ISLAMABAD: United States diplomats and Taliban representatives met in the United Arab Emirates for talks facilitated by Pakistan on finding a negotiated settlement of the war in Afghanistan.
The meeting in Abu Dhabi was also attended by officials from Pakistan, Saudi Arabia and the UAE.
There were no statements from the participating parties at the end of the daylong meeting, although Pakistan’s Foreign Office spokesman Dr Mohammad Faisal officially announced the start of the talks through a tweet.
“Talks are being held in UAE,” Dr Faisal tweeted as the meeting in the UAE got under way. He reiterated Pakistan’s commitment to peace and reconciliation in Afghanistan and expressed the hope that the engagement that began in the UAE would “end bloodshed in Afghanistan and bring peace to the region”.
He closely echoed a recent statement by the Pakistan Army’s top brass in which it was said that the corps commanders meeting “hopes for success of ongoing Afghan reconciliation process while supporting all stakeholders to bring Afghan war to a peaceful logical conclusion”.
Meeting in Abu Dhabi was also attended by officials from Pakistan, Saudi Arabia and host country
It was the third meeting between the Taliban and US officials since the appointment of Ambassador Zalmay Khalilzad as US special envoy for peace and reconciliation in Afghanistan. Their meeting last month continued for three days.

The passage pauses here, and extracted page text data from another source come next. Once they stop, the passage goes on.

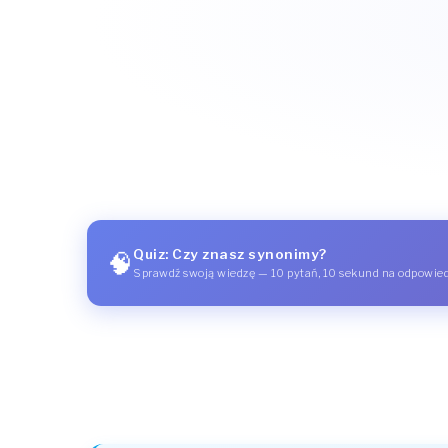
Quiz: Czy znasz synonimy?
🧠
Sprawdź swoją wiedzę — 10 pytań, 10 sekund na odpowie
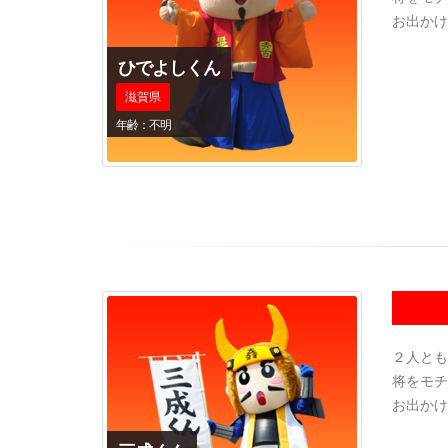
お出かけ
ひでよしくん
滋賀県
年齢：不明
２人とも
将をモチ
お出かけ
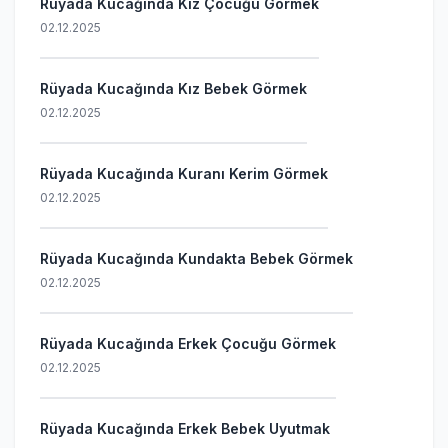
Rüyada Kucağında Kız Çocuğu Görmek
02.12.2025
Rüyada Kucağında Kız Bebek Görmek
02.12.2025
Rüyada Kucağında Kuranı Kerim Görmek
02.12.2025
Rüyada Kucağında Kundakta Bebek Görmek
02.12.2025
Rüyada Kucağında Erkek Çocuğu Görmek
02.12.2025
Rüyada Kucağında Erkek Bebek Uyutmak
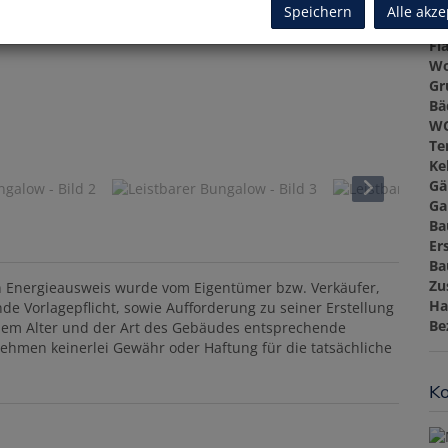
Nu
Speichern
Alle akze
Sc
Fl
Wo
Gr
Bä
W
Te
Ke
Gä
Ga
Ba
Er
Ba
Zu
n Energieausweis wurde vom Eigentümer bzw. Verkäufer,
Ha
de Vorlagepflicht, sowie Aufforderung zu seiner Erstellung
Be
e dem Alter und der Art des Gebäudes entsprechende
nehmen keinerlei Gewähr oder Haftung für die tatsächliche
Ko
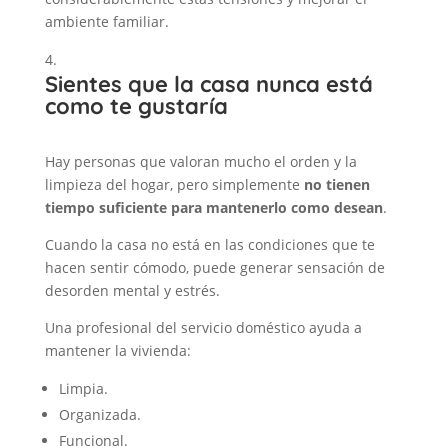
ambiente familiar.
Sientes que la casa nunca está
como te gustaría
Hay personas que valoran mucho el orden y la
limpieza del hogar, pero simplemente
no tienen
tiempo suficiente para mantenerlo como desean
.
Cuando la casa no está en las condiciones que te
hacen sentir cómodo, puede generar sensación de
desorden mental y estrés.
Una profesional del servicio doméstico ayuda a
mantener la vivienda:
Limpia.
Organizada.
Funcional.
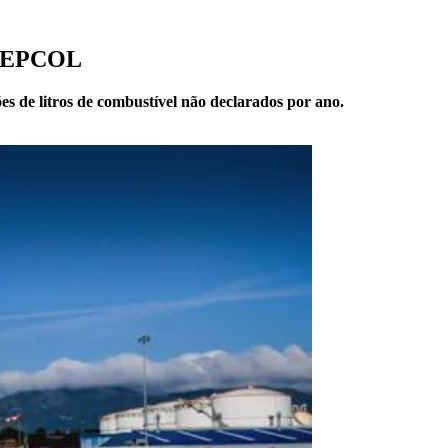
da EPCOL
 de litros de combustível não declarados por ano.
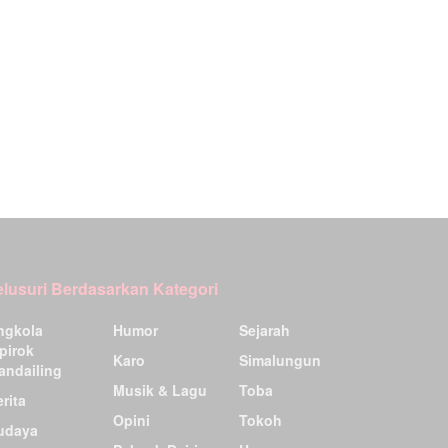
elusuri Berdasarkan Kategori
ngkola
Humor
Sejarah
pirok
Karo
Simalungun
andailing
Musik & Lagu
Toba
rita
Opini
Tokoh
udaya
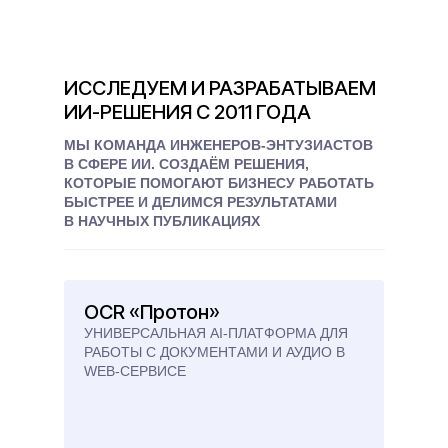
ИССЛЕДУЕМ И РАЗРАБАТЫВАЕМ
ИИ-РЕШЕНИЯ С 2011 ГОДА
МЫ КОМАНДА ИНЖЕНЕРОВ-ЭНТУЗИАСТОВ
В СФЕРЕ ИИ. СОЗДАЁМ РЕШЕНИЯ,
КОТОРЫЕ ПОМОГАЮТ БИЗНЕСУ РАБОТАТЬ
БЫСТРЕЕ И ДЕЛИМСЯ РЕЗУЛЬТАТАМИ
В НАУЧНЫХ ПУБЛИКАЦИЯХ
OCR «Протон»
УНИВЕРСАЛЬНАЯ AI-ПЛАТФОРМА ДЛЯ
РАБОТЫ С ДОКУМЕНТАМИ И АУДИО В
WEB-СЕРВИСЕ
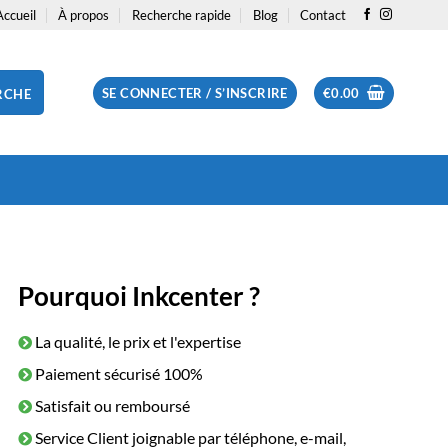
Accueil
À propos
Recherche rapide
Blog
Contact
SE CONNECTER / S’INSCRIRE
€
0.00
RCHE
Pourquoi Inkcenter ?
La qualité, le prix et l'expertise
Paiement sécurisé 100%
Satisfait ou remboursé
Service Client joignable par téléphone, e-mail,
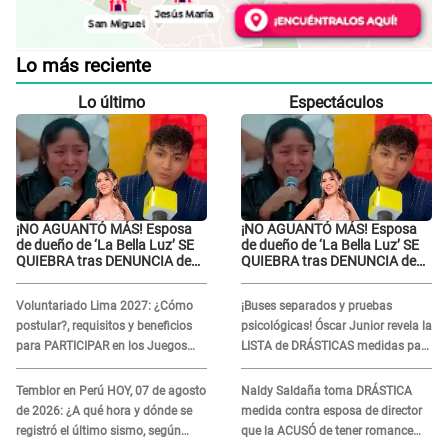
Lo más reciente
Lo último
Espectáculos
¡NO AGUANTÓ MÁS! Esposa
¡NO AGUANTÓ MÁS! Esposa
de dueño de ‘La Bella Luz’ SE
de dueño de ‘La Bella Luz’ SE
QUIEBRA tras DENUNCIA de
QUIEBRA tras DENUNCIA de
Héctor Boza y ARREMETE
Héctor Boza y ARREMETE
contra Claudia Salazar
contra Claudia Salazar
Voluntariado Lima 2027: ¿Cómo
¡Buses separados y pruebas
postular?, requisitos y beneficios
psicológicas! Óscar Junior revela la
para PARTICIPAR en los Juegos
LISTA de DRÁSTICAS medidas para
Panamericanos
prevenir acoso en 'La Bella Luz' tras
caso Naldy Saldaña
Temblor en Perú HOY, 07 de agosto
Naldy Saldaña toma DRÁSTICA
de 2026: ¿A qué hora y dónde se
medida contra esposa de director
registró el último sismo, según
que la ACUSÓ de tener romance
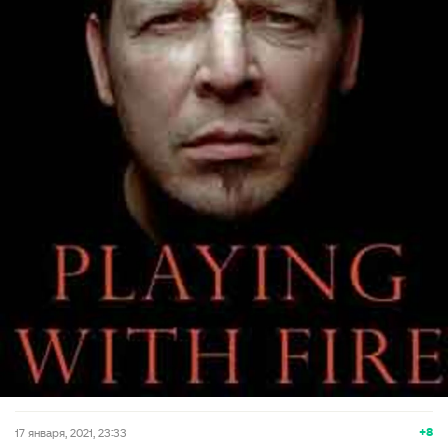
+8
17 января, 2021, 23:33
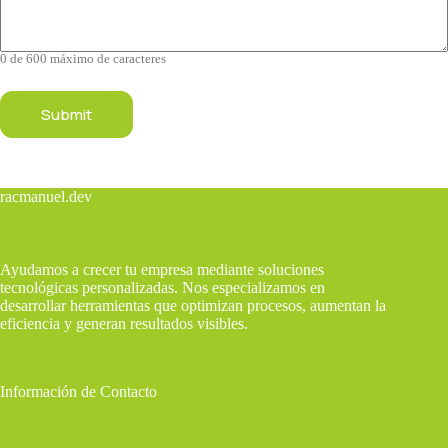
0 de 600 máximo de caracteres
racmanuel.dev
Ayudamos a crecer tu empresa mediante soluciones
tecnológicas personalizadas. Nos especializamos en
desarrollar herramientas que optimizan procesos, aumentan la
eficiencia y generan resultados visibles.
Información de Contacto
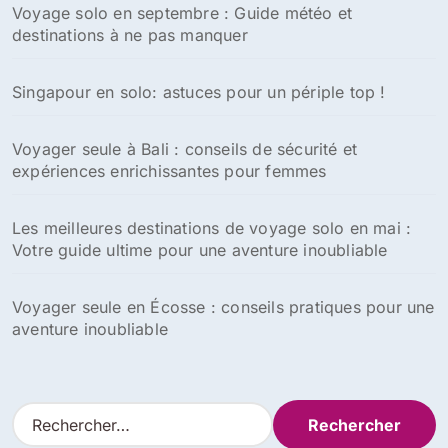
Voyage solo en septembre : Guide météo et
destinations à ne pas manquer
Singapour en solo: astuces pour un périple top !
Voyager seule à Bali : conseils de sécurité et
expériences enrichissantes pour femmes
Les meilleures destinations de voyage solo en mai :
Votre guide ultime pour une aventure inoubliable
Voyager seule en Écosse : conseils pratiques pour une
aventure inoubliable
R
e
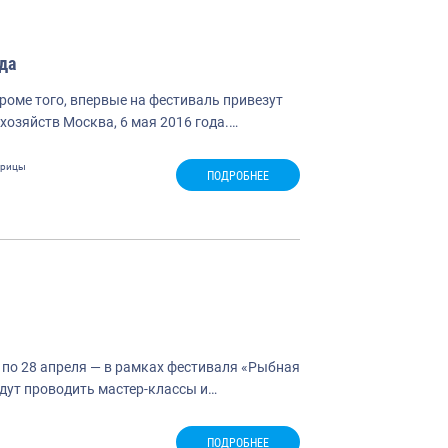
да
роме того, впервые на фестиваль привезут
хозяйств Москва, 6 мая 2016 года.…
трицы
ПОДРОБНЕЕ
 по 28 апреля — в рамках фестиваля «Рыбная
дут проводить мастер-классы и…
ПОДРОБНЕЕ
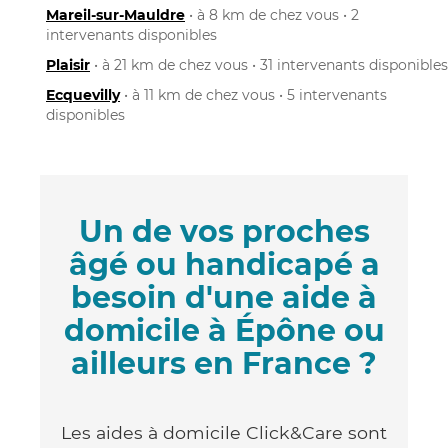
Mareil-sur-Mauldre
• à 8 km de chez vous • 2
intervenants disponibles
Plaisir
• à 21 km de chez vous • 31 intervenants disponibles
Ecquevilly
• à 11 km de chez vous • 5 intervenants
disponibles
Un de vos proches
âgé ou handicapé a
besoin d'une aide à
domicile à Épône ou
ailleurs en France ?
Les aides à domicile Click&Care sont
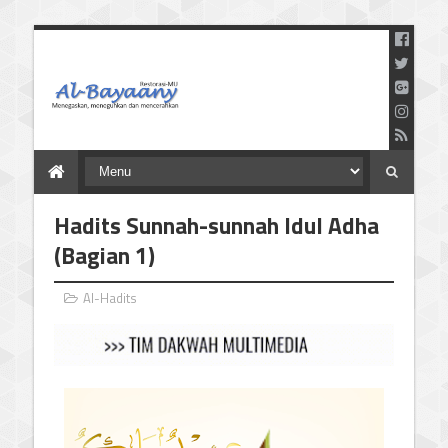
Menegaskan Meneguhkan
dan Mencerahkan
Hadits Sunnah-sunnah Idul Adha
(Bagian 1)
Al-Hadits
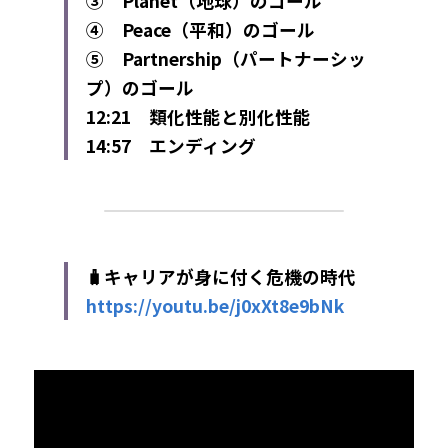
③　Planet（地球）のゴール
④　Peace（平和）のゴール
⑤　Partnership（パートナーシッ
プ）のゴール
12:21　類化性能と別化性能
14:57　エンディング​
🧳キャリアが身に付く危機の時代
https://youtu.be/j0xXt8e9bNk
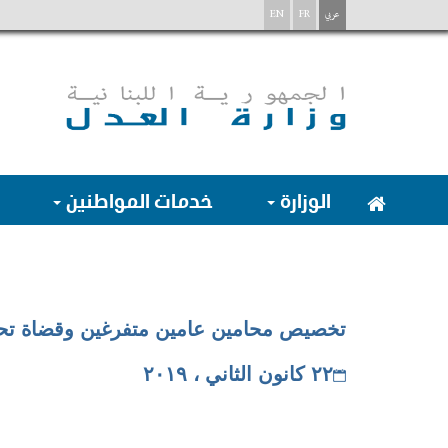
عربي
FR
EN
الوزارة
خدمات المواطنين
تخصيص محامين عامين متفرغين وقضاة تحق
٢٢ كانون الثاني ، ٢٠١٩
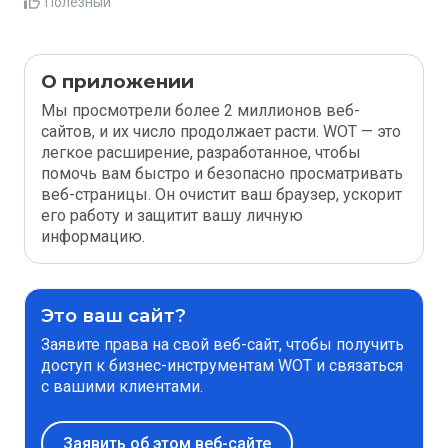
Полезный
О приложении
Мы просмотрели более 2 миллионов веб-
сайтов, и их число продолжает расти. WOT — это
легкое расширение, разработанное, чтобы
помочь вам быстро и безопасно просматривать
веб-страницы. Он очистит ваш браузер, ускорит
его работу и защитит вашу личную
информацию.
Это ваш сайт?
Заявите права на свой веб-сайт, чтобы получить
доступ к бизнес-инструментам WOT и связаться
с вашими клиентами.
Заявить об этом веб-сайте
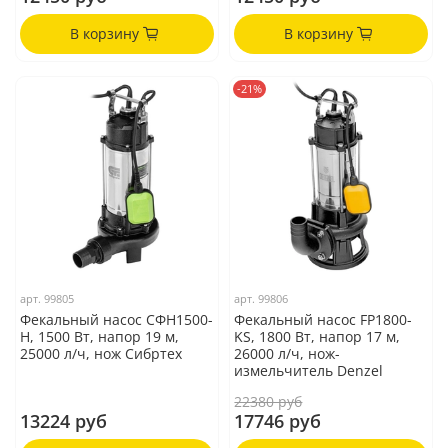
В корзину
В корзину
-21%
арт.
99805
арт.
99806
Фекальный насос СФН1500-
Фекальный насос FP1800-
Н, 1500 Вт, напор 19 м,
KS, 1800 Вт, напор 17 м,
25000 л/ч, нож Сибртех
26000 л/ч, нож-
измельчитель Denzel
22380 руб
13224 руб
17746 руб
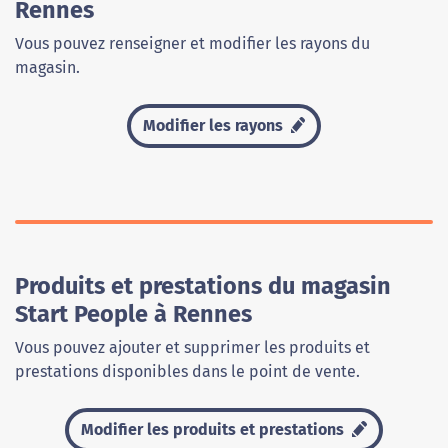
Rennes
Vous pouvez renseigner et modifier les rayons du
magasin.
Modifier les rayons
Produits et prestations du magasin
Start People à Rennes
Vous pouvez ajouter et supprimer les produits et
prestations disponibles dans le point de vente.
Modifier les produits et prestations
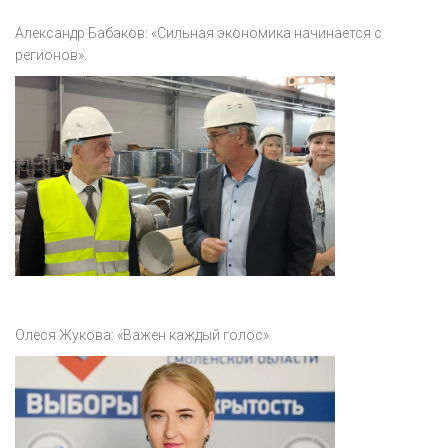
Александр Бабаков: «Сильная экономика начинается с
регионов».
Олеся Жукова: «Важен каждый голос»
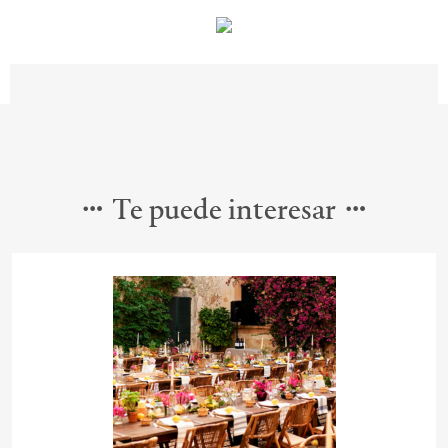
Te puede interesar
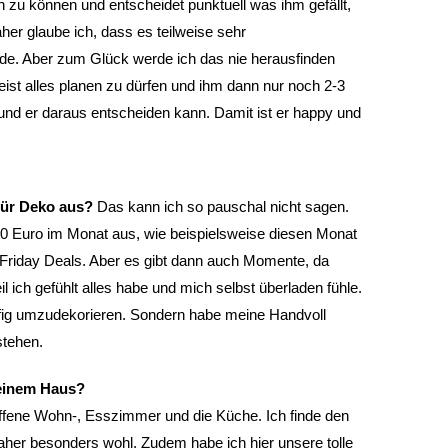
en zu können und entscheidet punktuell was ihm gefällt,
her glaube ich, dass es teilweise sehr
. Aber zum Glück werde ich das nie herausfinden
st alles planen zu dürfen und ihm dann nur noch 2-3
und er daraus entscheiden kann. Damit ist er happy und
 für Deko aus?
Das kann ich so pauschal nicht sagen.
00 Euro im Monat aus, wie beispielsweise diesen Monat
Friday Deals. Aber es gibt dann auch Momente, da
l ich gefühlt alles habe und mich selbst überladen fühle.
fig umzudekorieren. Sondern habe meine Handvoll
stehen.
deinem Haus?
 offene Wohn-, Esszimmer und die Küche. Ich finde den
her besonders wohl. Zudem habe ich hier unsere tolle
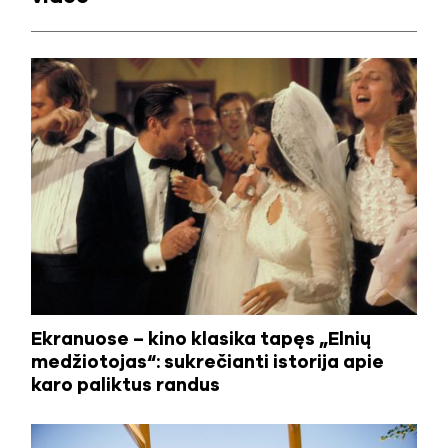
Ekranuose – kino klasika tapęs „Elnių
medžiotojas“: sukrečianti istorija apie
karo paliktus randus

However, it was the first meeting sponsored by Islamabad and also the first outside Doha which hosts Taliban’s political office and was the venue of the earlier two rounds. It is believed that the latest meeting was convened outside Qatar to underscore Pakistan’s role in arranging it and at the same time allowing participation of the UAE and Saudi Arabia, both of whom had last year cut diplomatic ties with Doha.
Ambassador Khalilzad led the US side, whereas Taliban were represented at the talks by their ‘political negotiators’ from Qatar office.
Taliban spokesman Zabihullah Mujahid had confirmed in a statement sent to VoA the participation of insurgents’ political negotiators in the meeting with American officials.
Pakistan had arranged the meeting after receiving a request from US President Donald Trump for help in the peace process a fortnight ago. Prime Minister Imran Khan had announced the Pakistan-backed meeting in the UAE during his visit to Peshawar last Friday.
The Afghan government was not represented at Monday’s meeting because Taliban have stood firmly on not talking to the Afghan government, whom they call the puppet regime, and insisted on talking directly to the US.
The Afghan government, however, held consultations with the US, Saudi Arabia and the UAE a day before the talks with Taliban. Afghan National Security Adviser Hamdullah Mohib, who took part in the quadrilateral meeting on Sunday, tweeted on Monday that “President Ashraf Ghani’s roadmap for peace presented at Geneva and direct engagement of Afghan government with Taliban for intra-Afghan dialogue” were discussed.
Kabul, despite not getting a seat at the talks, is seeing the process positively. The Washington Post quoted Shah Hussain Murtazawi, a spokesman for President Ghani, as having said that the US-Taliban meeting was being coordinated with the Afghan government. “The Afghan government supports any effort and action that paves the way for an Afghan-led peace process,” he said.